Single pill combination therapy for hypertension was projected to reduce mortality by 5.4%, clinical events by 11.5%, and DALYs by 5.7% versus current treatment practices over 10 years.
Does single pill combination therapy improve 10-year clinical outcomes compared to other treatment pathways in patients with hypertension?
Microsimulation modeling suggests that single pill combination therapy for hypertension could significantly reduce mortality and clinical events over 10 years compared to conventional management, primarily driven by improved adherence.
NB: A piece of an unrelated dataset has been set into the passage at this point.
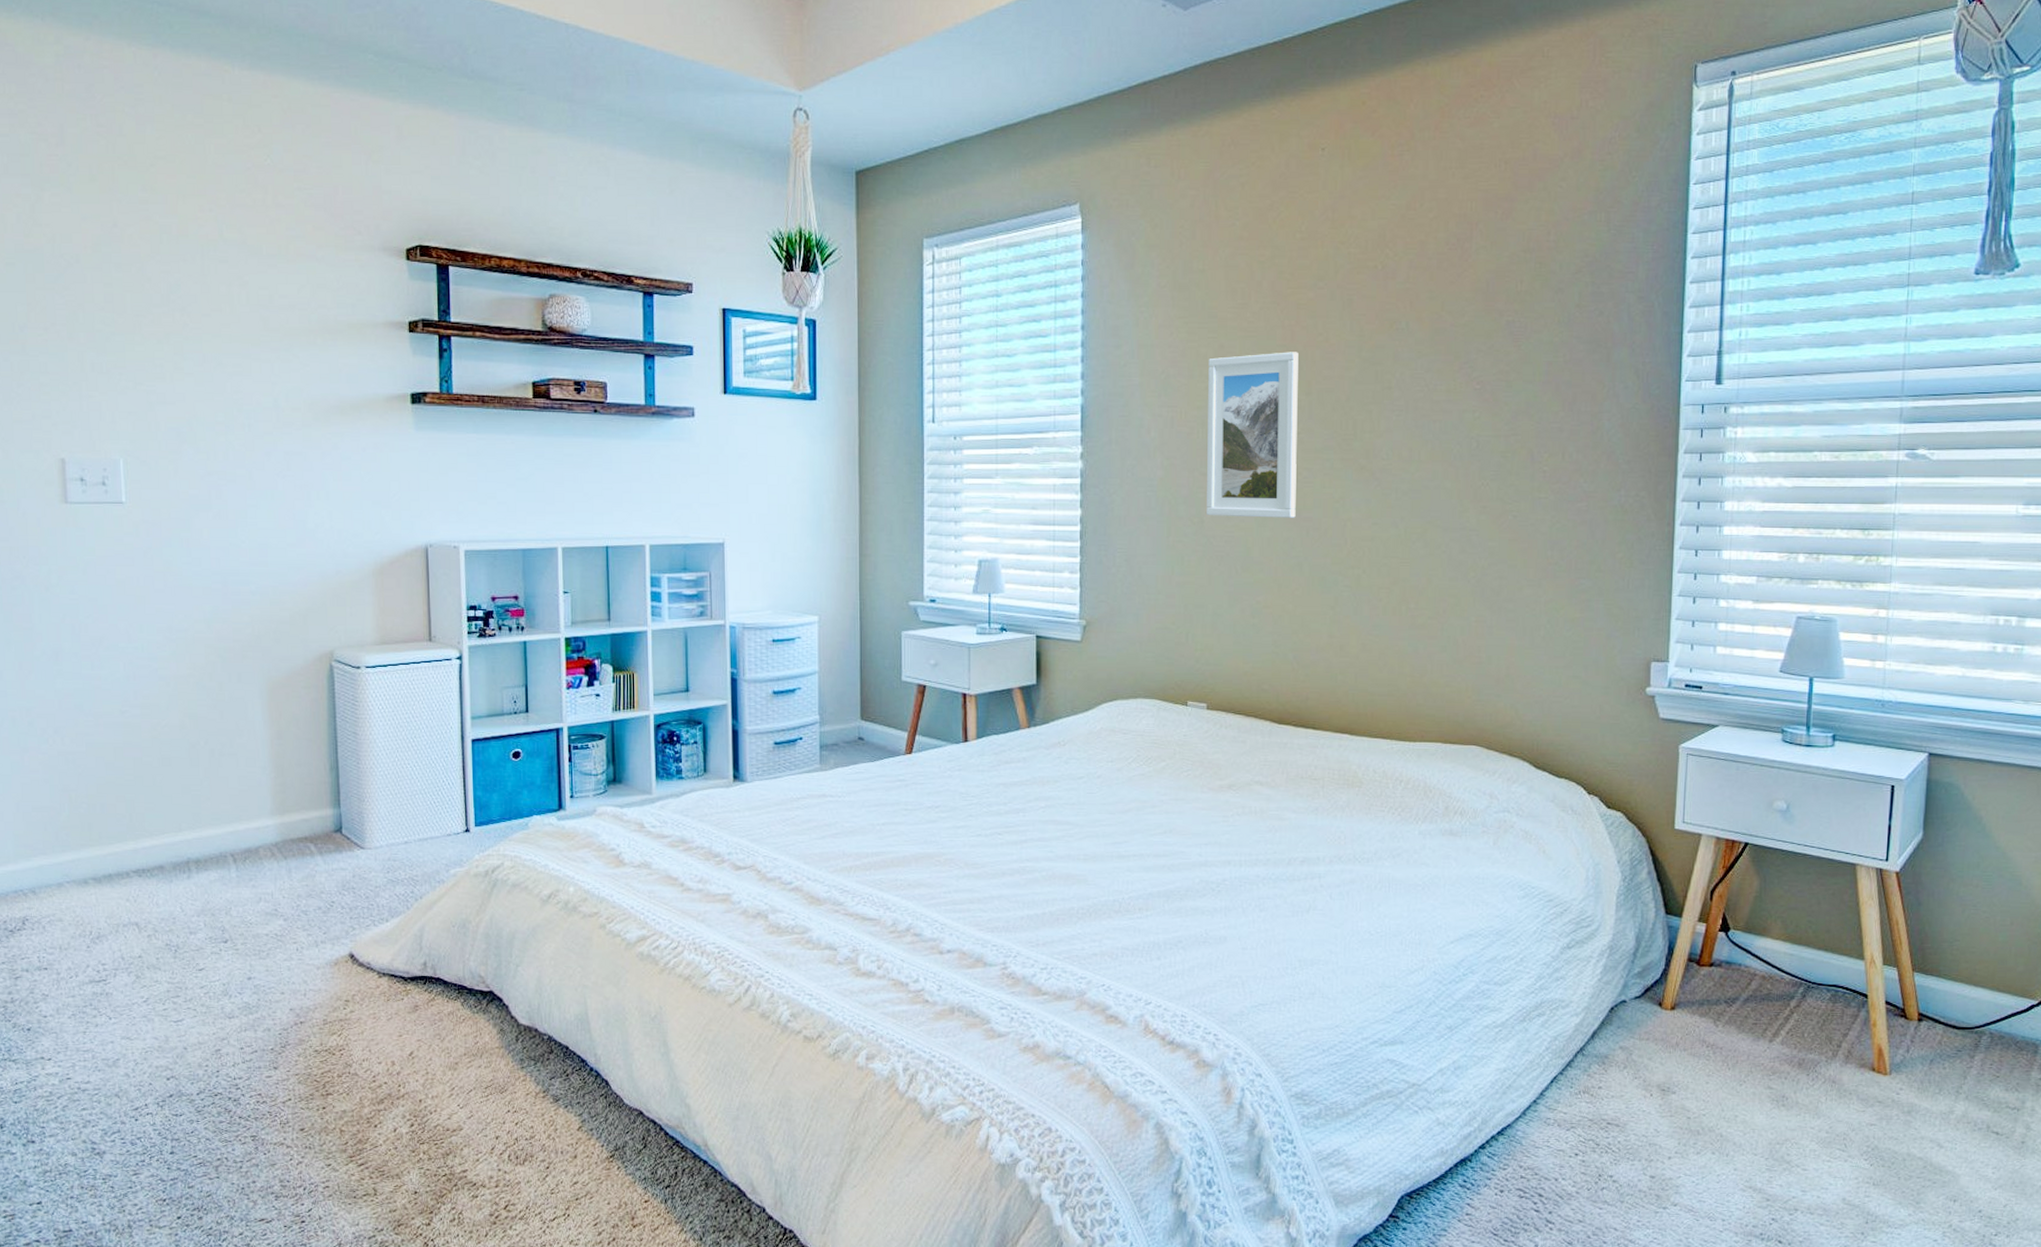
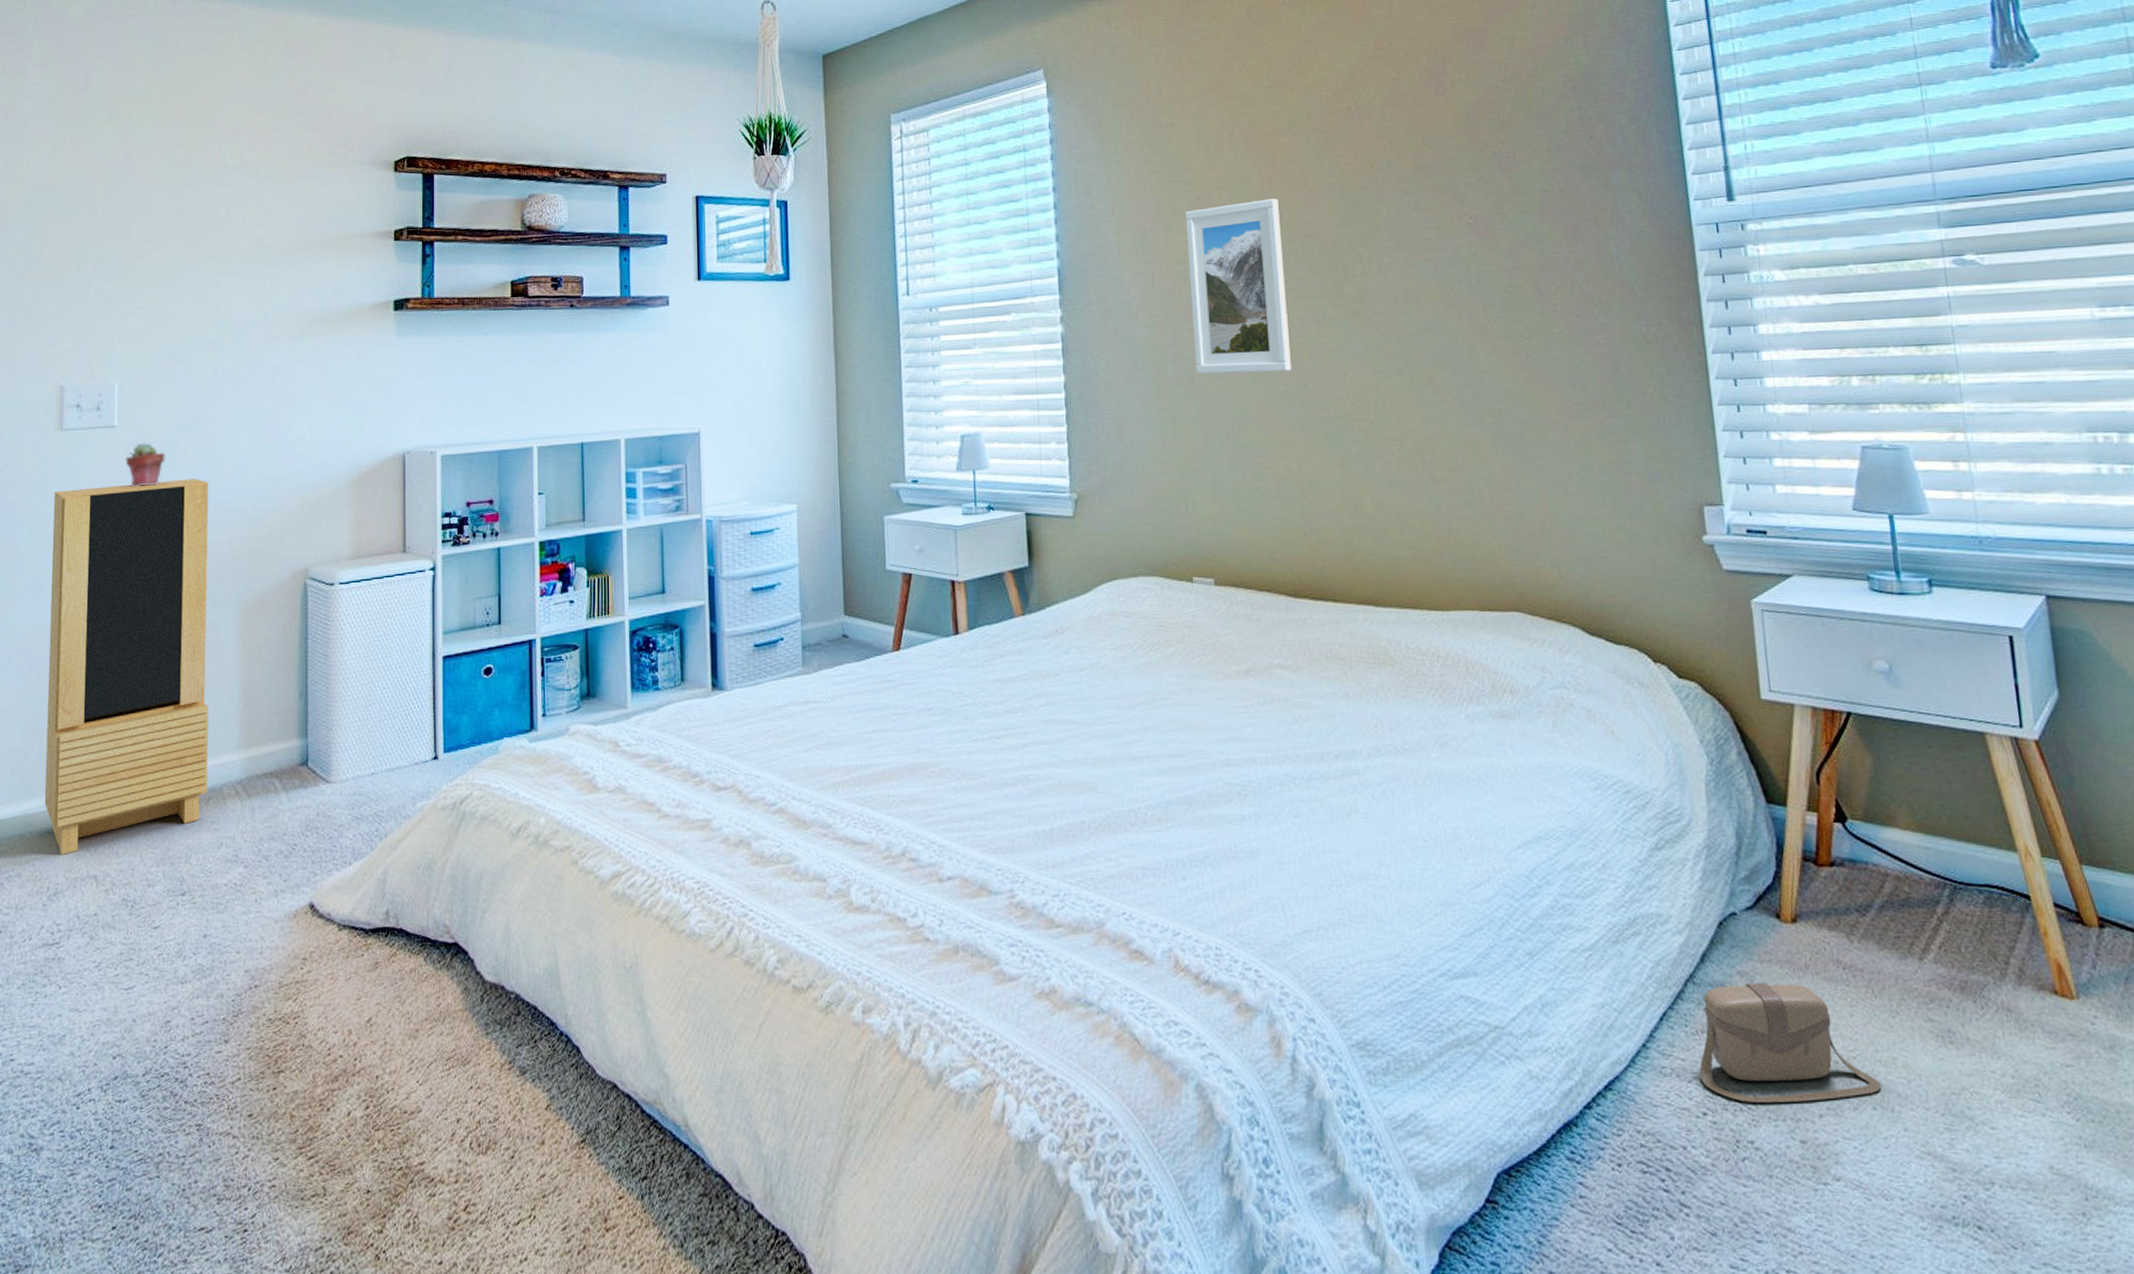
storage cabinet: none [64,559,243,903] -> present [44,478,209,854]
potted succulent: none [137,520,179,563] -> present [125,442,165,487]
saddlebag: none [1576,1056,1722,1147] -> present [1699,983,1881,1102]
INTRODUCTION: Hypertension affects almost a third of the Italian population and is a major risk factor for cardiovascular disease. Management of hypertension is often hindered by poor adherence to complex treatment regimens. This analysis aimed to estimate the 10-year clinical outcomes associated with single pill combination (SPC) therapies compared with other treatment pathways for the management of hypertension in Italy. METHODS: A microsimulation modeling approach was used to project health outcomes over a 10-year period for people with hypertension. Input data for four treatment pathways current treatment practices (CTP), single drug with dosage titration then sequential addition of other agents (start low and go slow, SLGS), free choice combination with multiple pills (FCC) and SPC were sourced from the Global Burden of Disease 2017 data set. The model simulated clinical outcomes for 1 000 000 individuals in each treatment pathway, including mortality, chronic kidney disease (CKD), stroke, ischemic heart disease (IHD) and disability-adjusted life years (DALYs). RESULTS: Through improved adherence, SPC was projected to improve clinical outcomes versus CTP, SLGS, and FCC. SPC was associated with reductions in mortality, incidence of clinical events, and DALYs versus CTP of 5.4%, 11.5%, and 5.7%, respectively. SLGS and FCC were associated with improvements in clinical outcomes versus CTP, but smaller improvements than those associated with SPC. CONCLUSIONS: Over 10 years, combination therapies (including SPC and FCC) were projected to reduce the burden of hypertension compared with conventional management approaches in Italy. Due to higher adherence, SPC was associated with the greatest overall benefits versus other regimens.
Borghi et al. (Mon,) conducted a other in Hypertension (n=4,000,000). Single pill combination (SPC) therapy vs. Current treatment practices (CTP), start low and go slow (SLGS), and free choice combination (FCC) was evaluated on Mortality, chronic kidney disease, stroke, ischemic heart disease, and disability-adjusted life years. Single pill combination therapy for hypertension was projected to reduce mortality by 5.4%, clinical events by 11.5%, and DALYs by 5.7% versus current treatment practices over 10 years.